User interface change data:
########
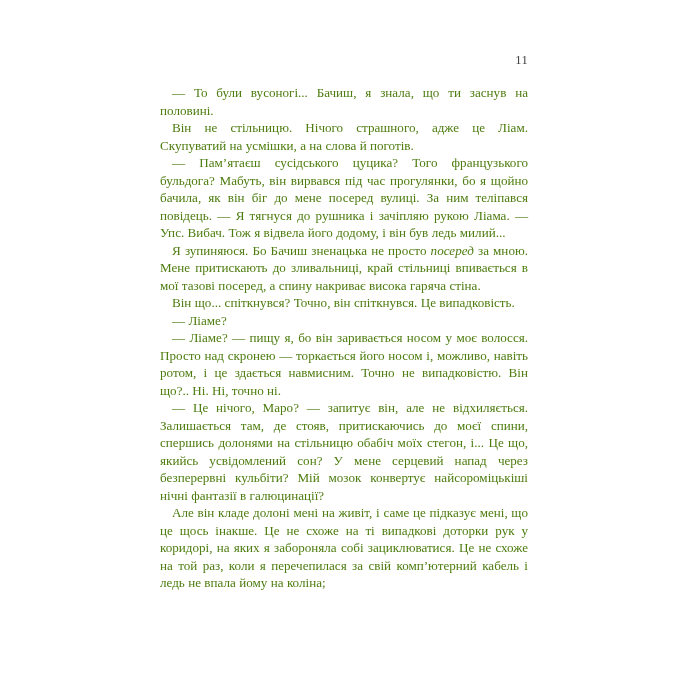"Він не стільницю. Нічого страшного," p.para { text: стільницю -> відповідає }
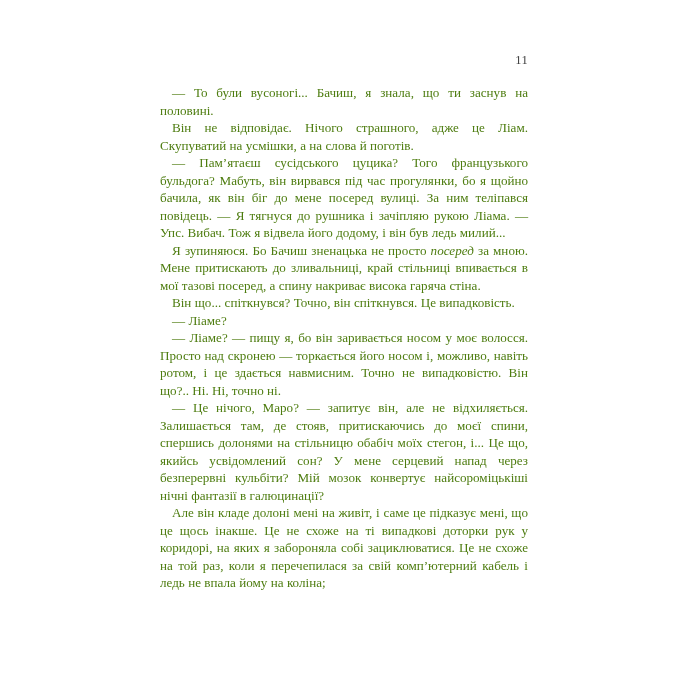"— Пам’ятаєш сусідського цуцика? Того" p.para { text: ледь -> кладе }
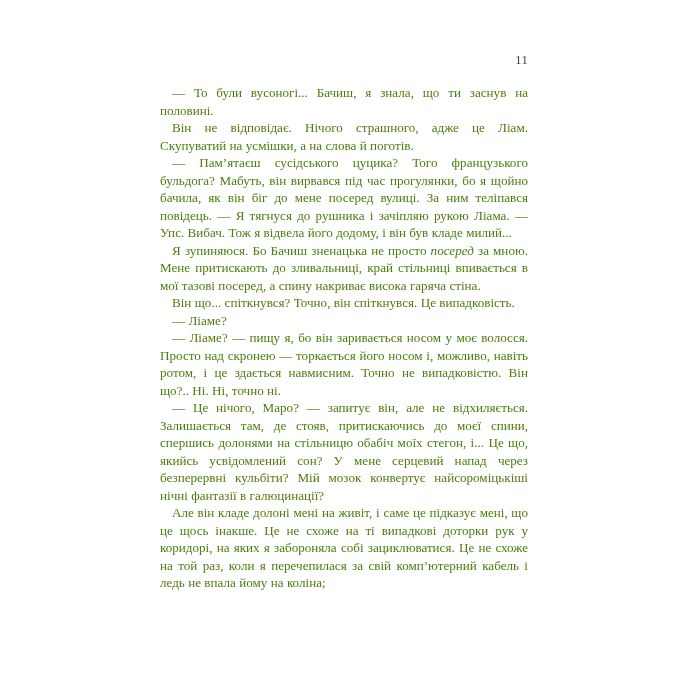"О господи." p.para { html: none -> <p>О господи.</p> }
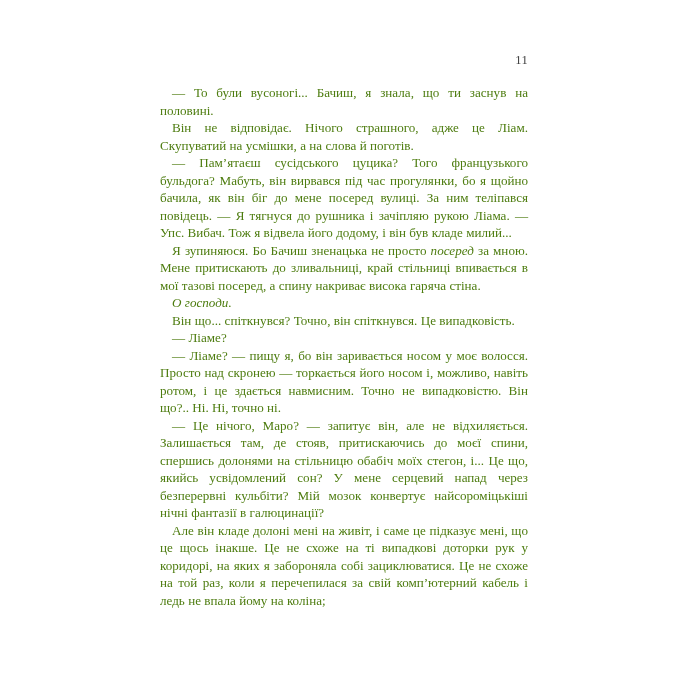"Він що... спіткнувся? Точно, він" p.para { text: спіткнувся? Точно -> зливальниці? Мабуть }
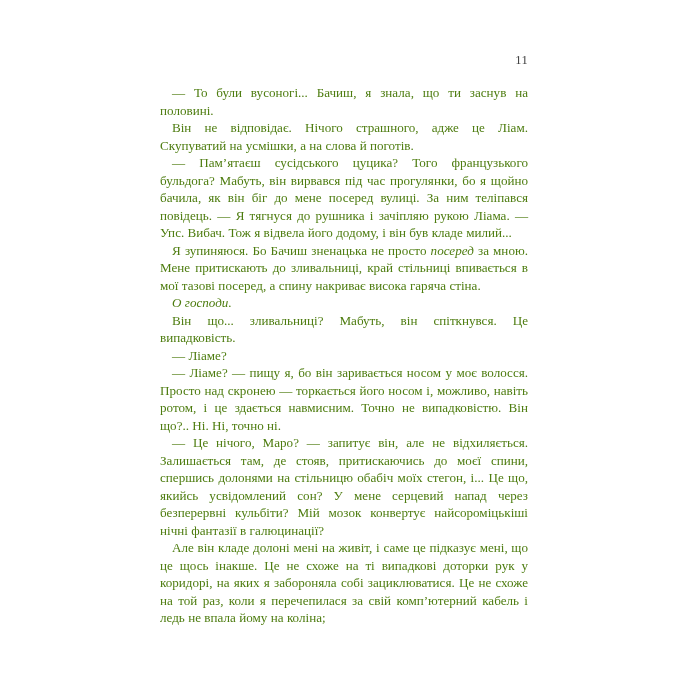"— Ліаме?" p.para { html: <p>— Ліаме?</p> -> none }
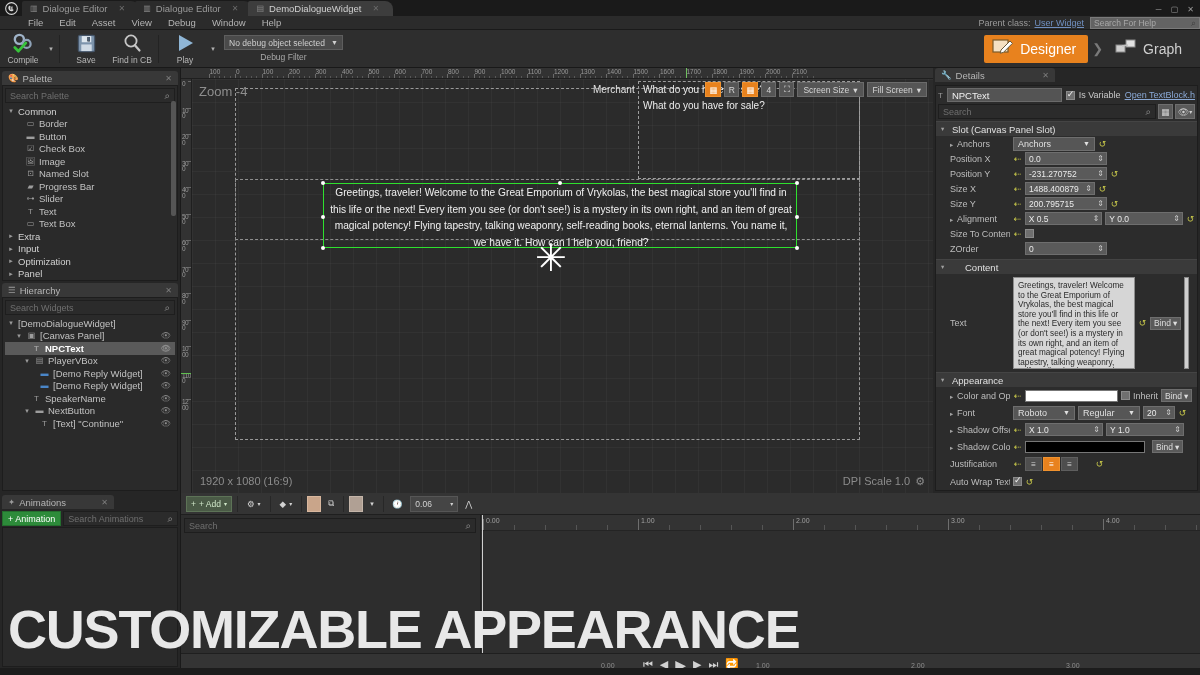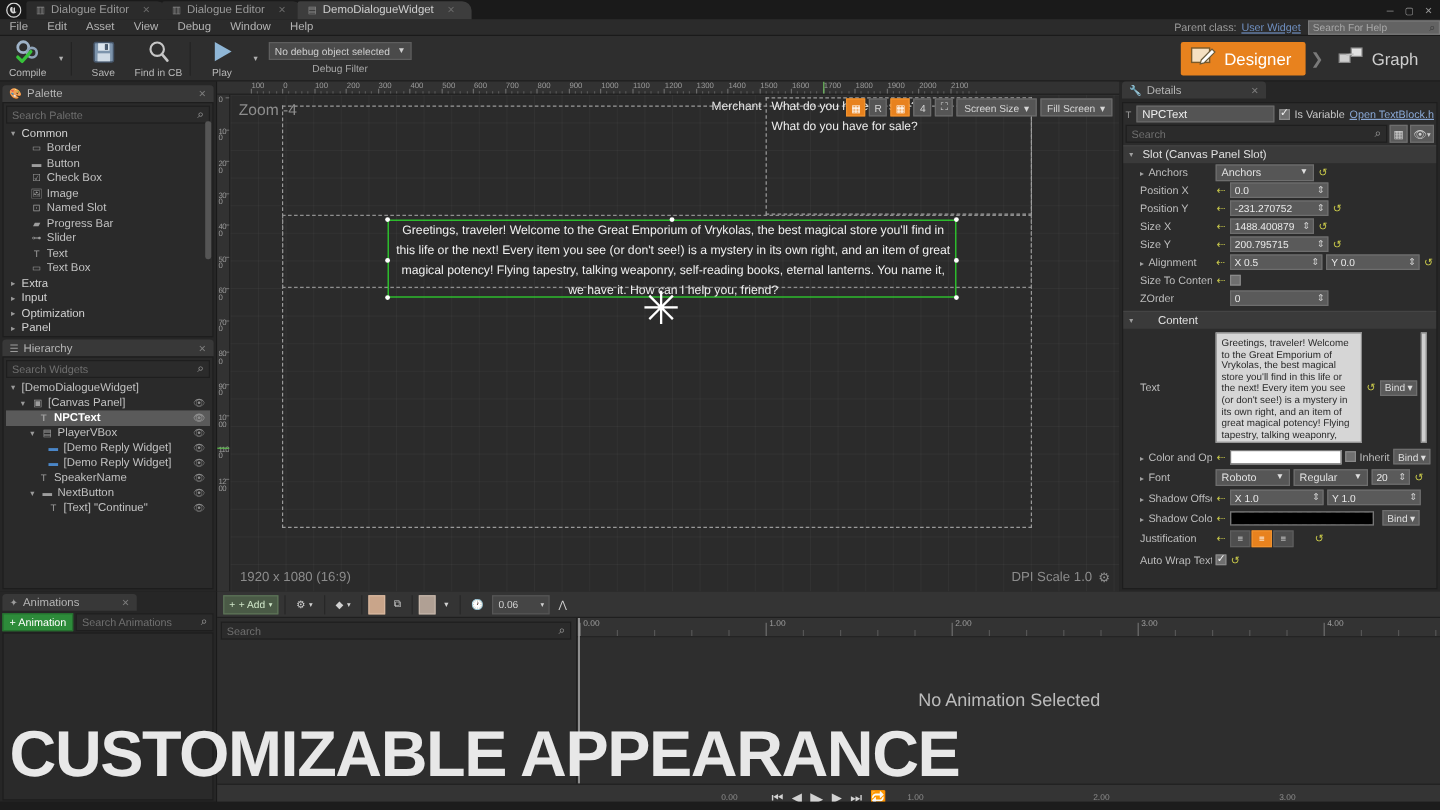"File" .menubar { padding-left: none -> 20px }
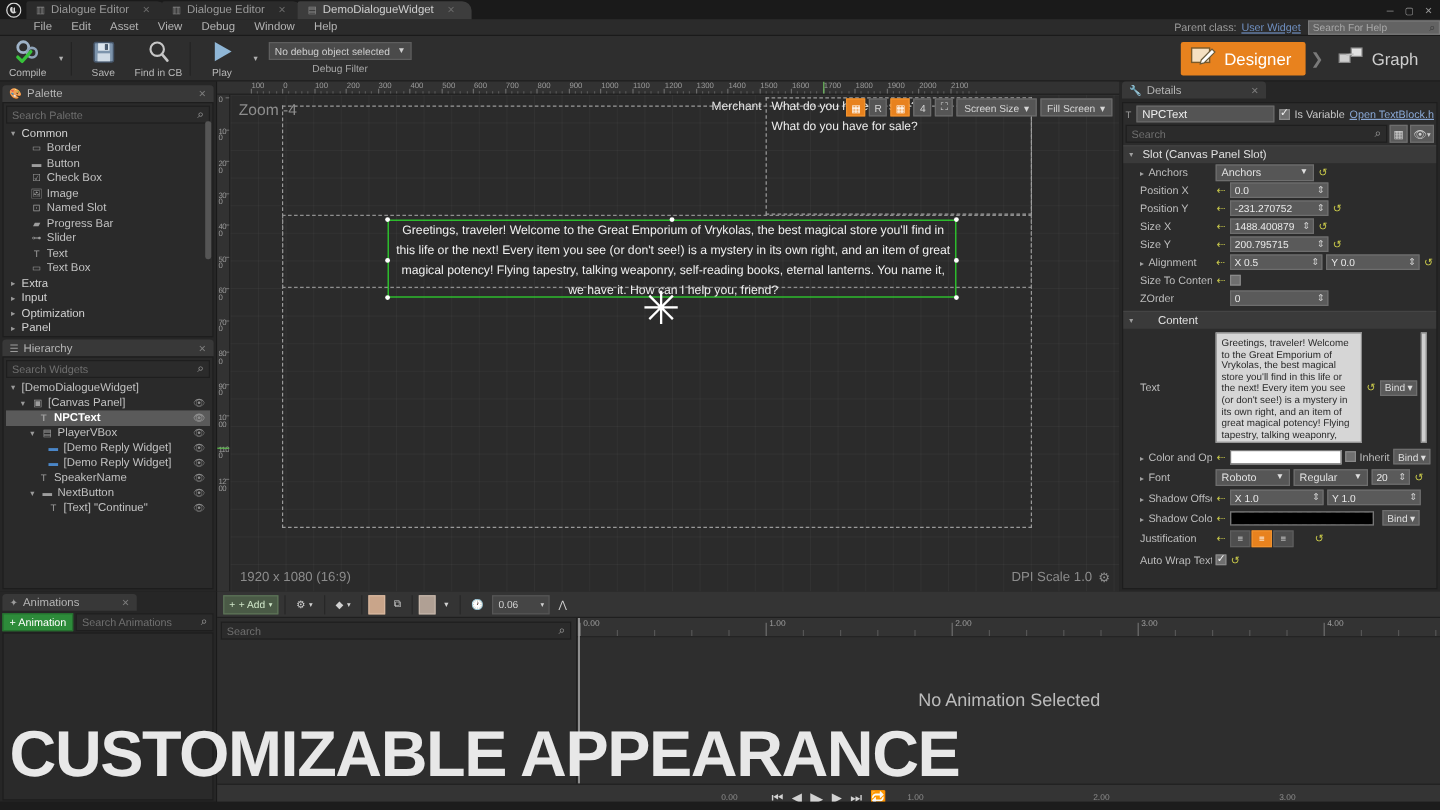"Appearance" div.section-hdr { html: none -> <div> <span>▾</span> <span>Appearance</span> </div> }
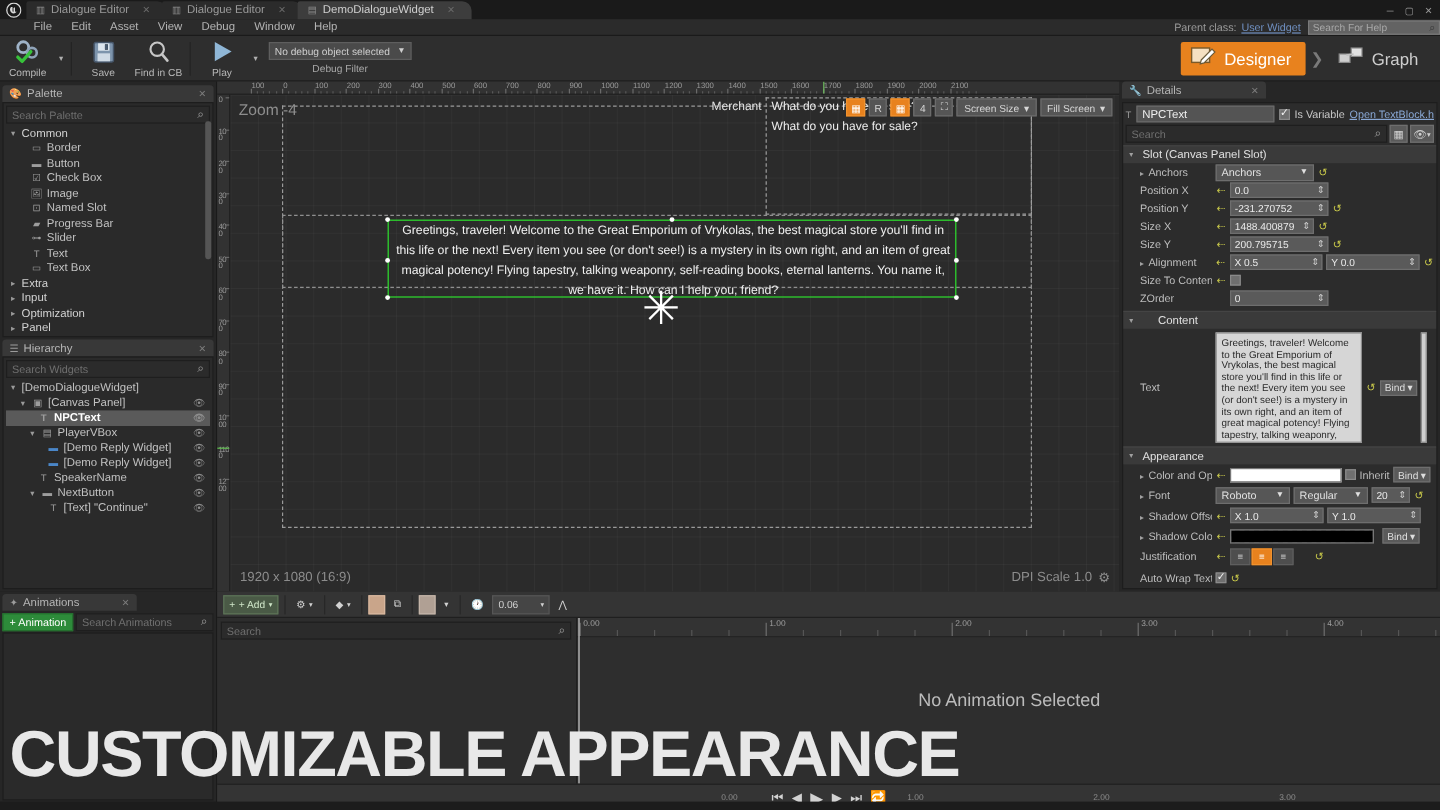"No Animation Selected" div.no-anim { html: <div>No Animation Selected</div> -> none }
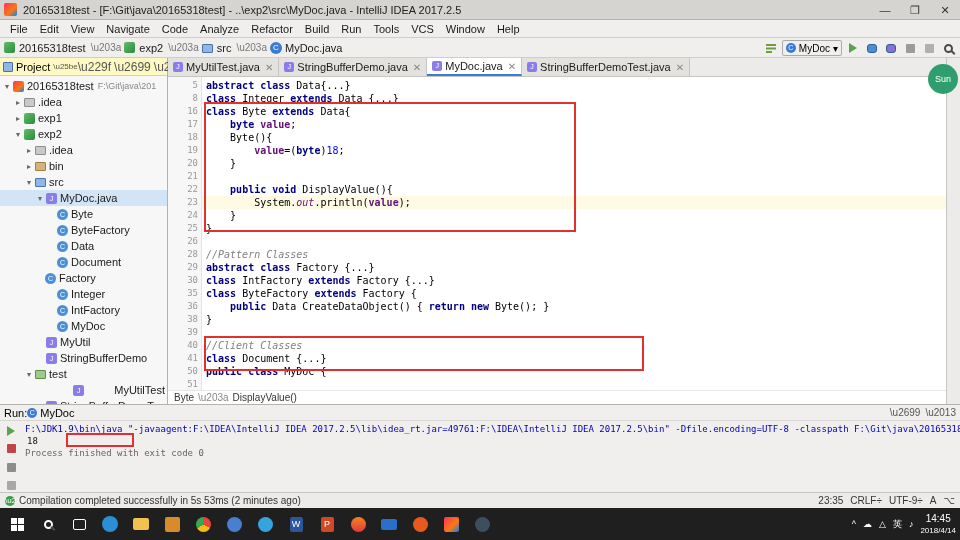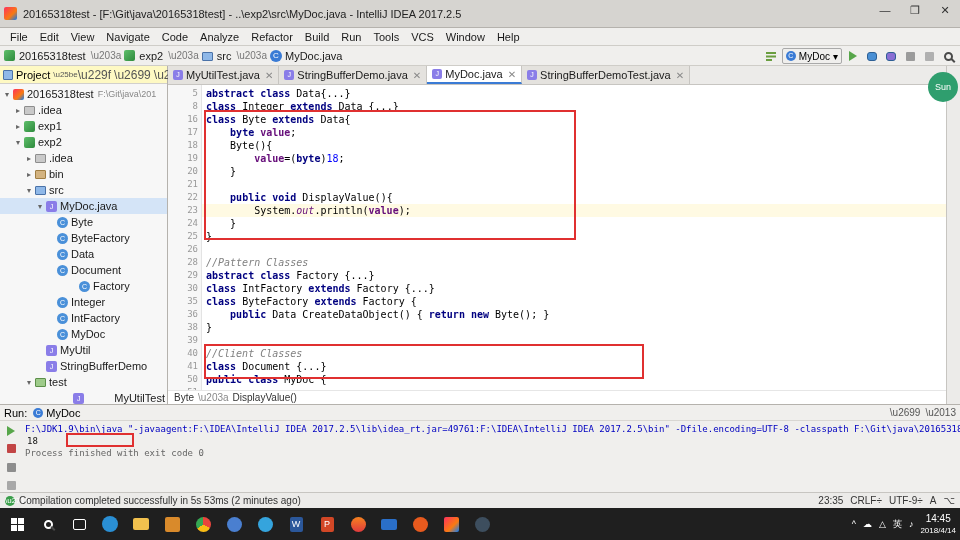"20165318test -" .titlebar { height: 28px -> 20px }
########
### To-do item:
Take the lines from the start of the entries through the line containing "text: спіткнувся? Точно" and set them down exactly, leaving out every picture.

### Your solution:
"Він не стільницю. Нічого страшного," p.para { text: стільницю -> відповідає }
"— Пам’ятаєш сусідського цуцика? Того" p.para { text: ледь -> кладе }
"О господи." p.para { html: none -> <p>О господи.</p> }
"Він що... спіткнувся? Точно, він" p.para { text: спіткнувся? Точно -> зливальниці? Мабуть }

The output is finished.